Getting to know each other makes you care for the other fellow sailor. You keep an eye on their boat automatically, if they are ashore (and vice versa), because now you know these fellow sailors personally. That makes the difference and that gives some protection against the few bad fellows, heading for a yacht where nobody is on board. Just ask them friendly who they are looking for, or if you can help out... and they see that someone is caring, even if nobody is on board.

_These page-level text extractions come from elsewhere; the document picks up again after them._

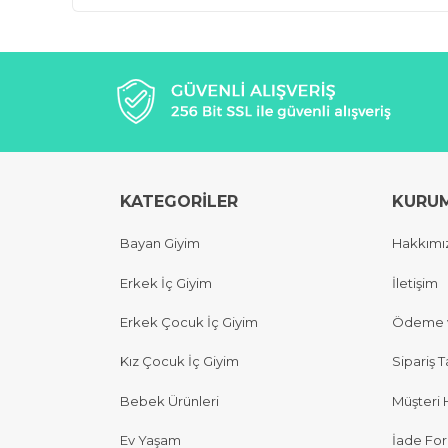
KATEGORİLER
KURU
Bayan Giyim
Hakkımı
Erkek İç Giyim
İletişim
Erkek Çocuk İç Giyim
Ödeme v
Kız Çocuk İç Giyim
Sipariş T
Bebek Ürünleri
Müşteri 
Ev Yaşam
İade Fo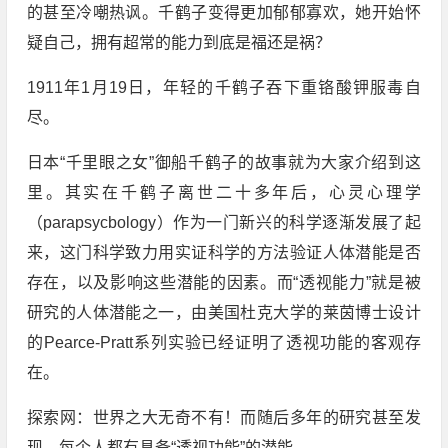
的甚至冷嘲热讽。千鹤子变得更加郁郁寡欢，她开始怀
疑自己，拥有超常的能力到底是福还是祸？
1911年1月19日，年轻的千鹤子吞下重铬酸钾服毒自
尽。
日本“千里眼之女”御船千鹤子的故事就为大家介绍到这
里。其实在千鹤子离世二十多年后，心灵心理学
（parapsycbology）作为一门新兴的科学逐渐发展了起
来，这门科学致力用实证科学的方法验证人体潜能是否
存在，以及影响这些潜能的因素。而“透视能力”就是被
研究的人体潜能之一，由美国杜克大学的莱茵博士设计
的Pearce-Pratt系列实验已经证明了透视功能的客观存
在。
探索网：世界之大无奇不有！而随后多年的研究甚至发
现，每个人都有具备“透视功能”的潜能。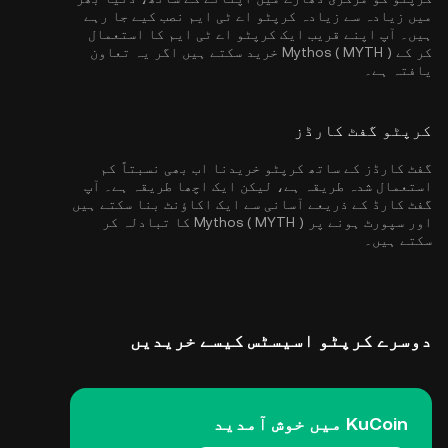
میں زیادہ سے زیادہ کرپٹو اے ٹی ایم نصب کیے جا رہے
ہیں۔ آپ اپنے قریب ایک کرپٹو اے ٹی ایم کا استعمال
کر کے Mythos ( MYTH ) خرید سکتے ہیں اگر یہ تعاون
یافتہ ہے۔
کرپٹو گفٹ کارڈز
گفٹ کارڈز کے ساتھ کرپٹو خریدنا اب بھی نسبتاً کم
استعمال شدہ طریقہ ہے، لیکن ایک اچھا طریقہ ہے۔ آپ
گفٹ کارڈ کے ذریعے آسانی سے ایک اکاؤنٹ بنا سکتے ہیں
اور سپورٹ ہونے پر Mythos ( MYTH ) کا تبادلہ کر
سکتے ہیں۔
دوسرے کرپٹو اسیسٹس کیسے خریدیں
KuCoin میں خوش آمدید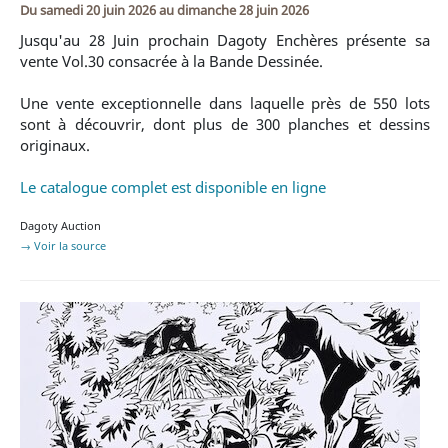
Du
samedi 20 juin 2026
au
dimanche 28 juin 2026
Jusqu'au 28 Juin prochain Dagoty Enchères présente sa
vente Vol.30 consacrée à la Bande Dessinée.
Une vente exceptionnelle dans laquelle près de 550 lots
sont à découvrir, dont plus de 300 planches et dessins
originaux.
Le catalogue complet est disponible en ligne
Dagoty Auction
→ Voir la source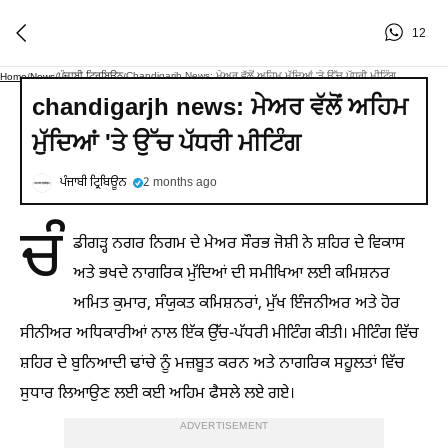
12
ਪੰਜਾਬੀ ਟ੍ਰਿਬਿਊਨ
Chandigarjh News: ਮੇਅਰ ਵੱਲੋਂ ਅਹਿਮ ਮੁੱਦਿਆਂ 'ਤੇ ਉੱਚ ਪੱਧਰੀ ਮੀਟਿੰਗ
Home
/
News
/
/
chandigarjh news: ਮੇਅਰ ਵੱਲੋਂ ਅਹਿਮ
ਮੁੱਦਿਆਂ 'ਤੇ ਉੱਚ ਪੱਧਰੀ ਮੀਟਿੰਗ
ਪੰਜਾਬੀ ਟ੍ਰਿਬਿਊਨ
2 months ago
ਚੰ
ਡੀਗੜ੍ਹ ਨਗਰ ਨਿਗਮ ਦੇ ਮੇਅਰ ਸੌਰਭ ਜੋਸ਼ੀ ਨੇ ਸ਼ਹਿਰ ਦੇ ਵਿਕਾਸ
ਅਤੇ ਭਖਦੇ ਨਾਗਰਿਕ ਮੁੱਦਿਆਂ ਦੀ ਸਮੀਖਿਆ ਲਈ ਕਮਿਸ਼ਨਰ
ਅਮਿਤ ਕੁਮਾਰ, ਸੰਯੁਕਤ ਕਮਿਸ਼ਨਰਾਂ, ਮੁੱਖ ਇੰਜਨੀਅਰ ਅਤੇ ਹੋਰ
ਸੀਨੀਅਰ ਅਧਿਕਾਰੀਆਂ ਨਾਲ ਇੱਕ ਉੱਚ-ਪੱਧਰੀ ਮੀਟਿੰਗ ਕੀਤੀ। ਮੀਟਿੰਗ ਵਿੱਚ
ਸ਼ਹਿਰ ਦੇ ਬੁਨਿਆਦੀ ਢਾਂਚੇ ਨੂੰ ਮਜ਼ਬੂਤ ਕਰਨ ਅਤੇ ਨਾਗਰਿਕ ਸਹੂਲਤਾਂ ਵਿੱਚ
ਸੁਧਾਰ ਲਿਆਉਣ ਲਈ ਕਈ ਅਹਿਮ ਫੈਸਲੇ ਲਏ ਗਏ।
ADVERTISEMENT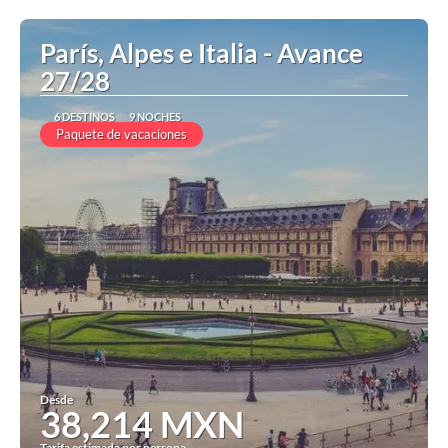
Ver
París, Alpes e Italia - Avance
27/28
6 DESTINOS
9 NOCHES
Paquete de vacaciones
Desde
38,214 MXN
Tarifa estimada por persona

And there is the community in a broader sence:

We as cruising sailors should become part of the local community, if we want to stay longer. Nothing is more fun to buy on local markets, in local stores (and not just the supermarkeds). It might happen that you do not get the best quality of fruight or veggis the first two times, but as soon as you show up the third or fourth time the locals see that you are not just a tourist. Same applies for restaurants, bars or similar places the locals use. The community notices that you as a sailor are interested and do your share to participate. That leaves a positive image to those locas you personally got to know a little better. And the more cruisers are under way like this, the bigger the positive impact in the local community concerning the cruising folks!

We love hiking. Best Chance to talk to people you meet along the way. Much better than just spending the time in the marina-vincinity or just visiting the places withing 200 yards of the dinghy-jetty. Hard for natives to builkd a connection between them and the yachts out there on the anchorage or behind the fence in the marina.

But we also noticed through the last years of cruising that time is becoming a more important factor even unter cruising people. Cruising on a schedule results in shorter stays, not having the time to mingle with the other sailors or locals. The feeling of community fades away.

Sailing down the coast of norther Spain in '93 was an experience in the sence mentioned above: a nice community that was established in La Coruna and it held all the way into the caribbean.

Doing the same trip down the spanish-portuguese coastline in '03 was the opposite: everyone was faster, and just occupied with coming in, organizing the necessary things, keeping the contact to the outside world (via Internet and Cellphone) and leaving again, because new appointments were to be met.

That means:

we as the community of cruising sailors also have to cope with life at a faster pace without loosing the values that connect us: an honest interest in cruising as a lifestyle, in caring for the fellow cruiser and in the community we are part of for a certain time.

We should do everything, not to loose the contact to the fellow cruising sailor and local. That's the best wqay to work for our good reputation.